● Task to complete: Reproduce every line of the listing below without any change.

+++ Listed records +++

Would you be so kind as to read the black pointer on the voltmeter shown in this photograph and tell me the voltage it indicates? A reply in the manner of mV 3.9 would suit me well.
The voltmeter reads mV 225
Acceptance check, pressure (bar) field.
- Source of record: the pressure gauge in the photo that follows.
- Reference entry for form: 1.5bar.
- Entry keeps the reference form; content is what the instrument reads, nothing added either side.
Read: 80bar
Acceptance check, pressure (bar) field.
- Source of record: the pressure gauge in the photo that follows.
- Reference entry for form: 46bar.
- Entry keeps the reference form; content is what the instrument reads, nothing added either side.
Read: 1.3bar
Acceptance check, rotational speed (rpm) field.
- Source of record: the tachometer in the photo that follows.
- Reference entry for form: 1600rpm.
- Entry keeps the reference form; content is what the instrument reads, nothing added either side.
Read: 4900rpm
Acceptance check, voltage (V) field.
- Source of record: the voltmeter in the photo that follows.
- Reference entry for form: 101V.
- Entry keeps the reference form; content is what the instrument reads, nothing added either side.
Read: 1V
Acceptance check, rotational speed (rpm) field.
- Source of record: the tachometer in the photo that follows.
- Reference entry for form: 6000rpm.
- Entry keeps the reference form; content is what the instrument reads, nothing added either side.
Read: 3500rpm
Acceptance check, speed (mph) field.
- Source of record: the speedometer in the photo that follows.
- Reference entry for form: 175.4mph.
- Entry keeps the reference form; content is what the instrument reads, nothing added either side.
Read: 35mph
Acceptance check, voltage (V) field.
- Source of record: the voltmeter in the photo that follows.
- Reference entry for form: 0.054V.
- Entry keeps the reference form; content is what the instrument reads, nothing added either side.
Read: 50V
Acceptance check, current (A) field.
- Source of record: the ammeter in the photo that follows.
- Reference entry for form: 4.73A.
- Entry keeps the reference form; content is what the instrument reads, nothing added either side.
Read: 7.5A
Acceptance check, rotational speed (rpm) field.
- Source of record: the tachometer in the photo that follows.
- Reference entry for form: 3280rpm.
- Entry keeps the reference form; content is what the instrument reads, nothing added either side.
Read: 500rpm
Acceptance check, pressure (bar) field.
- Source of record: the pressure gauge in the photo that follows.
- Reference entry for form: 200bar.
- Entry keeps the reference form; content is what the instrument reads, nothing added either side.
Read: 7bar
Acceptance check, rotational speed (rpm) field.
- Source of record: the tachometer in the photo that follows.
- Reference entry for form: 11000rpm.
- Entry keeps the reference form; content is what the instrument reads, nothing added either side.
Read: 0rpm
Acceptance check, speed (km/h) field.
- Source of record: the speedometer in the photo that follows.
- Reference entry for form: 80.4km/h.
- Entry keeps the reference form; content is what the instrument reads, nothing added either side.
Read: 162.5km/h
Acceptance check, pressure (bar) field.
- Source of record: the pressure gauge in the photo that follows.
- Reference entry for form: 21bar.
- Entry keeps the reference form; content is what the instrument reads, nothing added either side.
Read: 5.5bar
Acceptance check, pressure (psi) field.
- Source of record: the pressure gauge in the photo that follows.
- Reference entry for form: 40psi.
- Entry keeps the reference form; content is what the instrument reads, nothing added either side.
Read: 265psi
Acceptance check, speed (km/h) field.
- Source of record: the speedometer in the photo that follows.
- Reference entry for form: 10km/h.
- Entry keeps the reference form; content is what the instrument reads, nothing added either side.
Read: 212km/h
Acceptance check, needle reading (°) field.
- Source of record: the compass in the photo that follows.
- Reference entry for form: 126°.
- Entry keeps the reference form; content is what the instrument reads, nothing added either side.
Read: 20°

+++

● Exercise answer:
Would you be so kind as to read the black pointer on the voltmeter shown in this photograph and tell me the voltage it indicates? A reply in the manner of mV 3.9 would suit me well.
The voltmeter reads mV 225
Acceptance check, pressure (bar) field.
- Source of record: the pressure gauge in the photo that follows.
- Reference entry for form: 1.5bar.
- Entry keeps the reference form; content is what the instrument reads, nothing added either side.
Read: 80bar
Acceptance check, pressure (bar) field.
- Source of record: the pressure gauge in the photo that follows.
- Reference entry for form: 46bar.
- Entry keeps the reference form; content is what the instrument reads, nothing added either side.
Read: 1.3bar
Acceptance check, rotational speed (rpm) field.
- Source of record: the tachometer in the photo that follows.
- Reference entry for form: 1600rpm.
- Entry keeps the reference form; content is what the instrument reads, nothing added either side.
Read: 4900rpm
Acceptance check, voltage (V) field.
- Source of record: the voltmeter in the photo that follows.
- Reference entry for form: 101V.
- Entry keeps the reference form; content is what the instrument reads, nothing added either side.
Read: 1V
Acceptance check, rotational speed (rpm) field.
- Source of record: the tachometer in the photo that follows.
- Reference entry for form: 6000rpm.
- Entry keeps the reference form; content is what the instrument reads, nothing added either side.
Read: 3500rpm
Acceptance check, speed (mph) field.
- Source of record: the speedometer in the photo that follows.
- Reference entry for form: 175.4mph.
- Entry keeps the reference form; content is what the instrument reads, nothing added either side.
Read: 35mph
Acceptance check, voltage (V) field.
- Source of record: the voltmeter in the photo that follows.
- Reference entry for form: 0.054V.
- Entry keeps the reference form; content is what the instrument reads, nothing added either side.
Read: 50V
Acceptance check, current (A) field.
- Source of record: the ammeter in the photo that follows.
- Reference entry for form: 4.73A.
- Entry keeps the reference form; content is what the instrument reads, nothing added either side.
Read: 7.5A
Acceptance check, rotational speed (rpm) field.
- Source of record: the tachometer in the photo that follows.
- Reference entry for form: 3280rpm.
- Entry keeps the reference form; content is what the instrument reads, nothing added either side.
Read: 500rpm
Acceptance check, pressure (bar) field.
- Source of record: the pressure gauge in the photo that follows.
- Reference entry for form: 200bar.
- Entry keeps the reference form; content is what the instrument reads, nothing added either side.
Read: 7bar
Acceptance check, rotational speed (rpm) field.
- Source of record: the tachometer in the photo that follows.
- Reference entry for form: 11000rpm.
- Entry keeps the reference form; content is what the instrument reads, nothing added either side.
Read: 0rpm
Acceptance check, speed (km/h) field.
- Source of record: the speedometer in the photo that follows.
- Reference entry for form: 80.4km/h.
- Entry keeps the reference form; content is what the instrument reads, nothing added either side.
Read: 162.5km/h
Acceptance check, pressure (bar) field.
- Source of record: the pressure gauge in the photo that follows.
- Reference entry for form: 21bar.
- Entry keeps the reference form; content is what the instrument reads, nothing added either side.
Read: 5.5bar
Acceptance check, pressure (psi) field.
- Source of record: the pressure gauge in the photo that follows.
- Reference entry for form: 40psi.
- Entry keeps the reference form; content is what the instrument reads, nothing added either side.
Read: 265psi
Acceptance check, speed (km/h) field.
- Source of record: the speedometer in the photo that follows.
- Reference entry for form: 10km/h.
- Entry keeps the reference form; content is what the instrument reads, nothing added either side.
Read: 212km/h
Acceptance check, needle reading (°) field.
- Source of record: the compass in the photo that follows.
- Reference entry for form: 126°.
- Entry keeps the reference form; content is what the instrument reads, nothing added either side.
Read: 20°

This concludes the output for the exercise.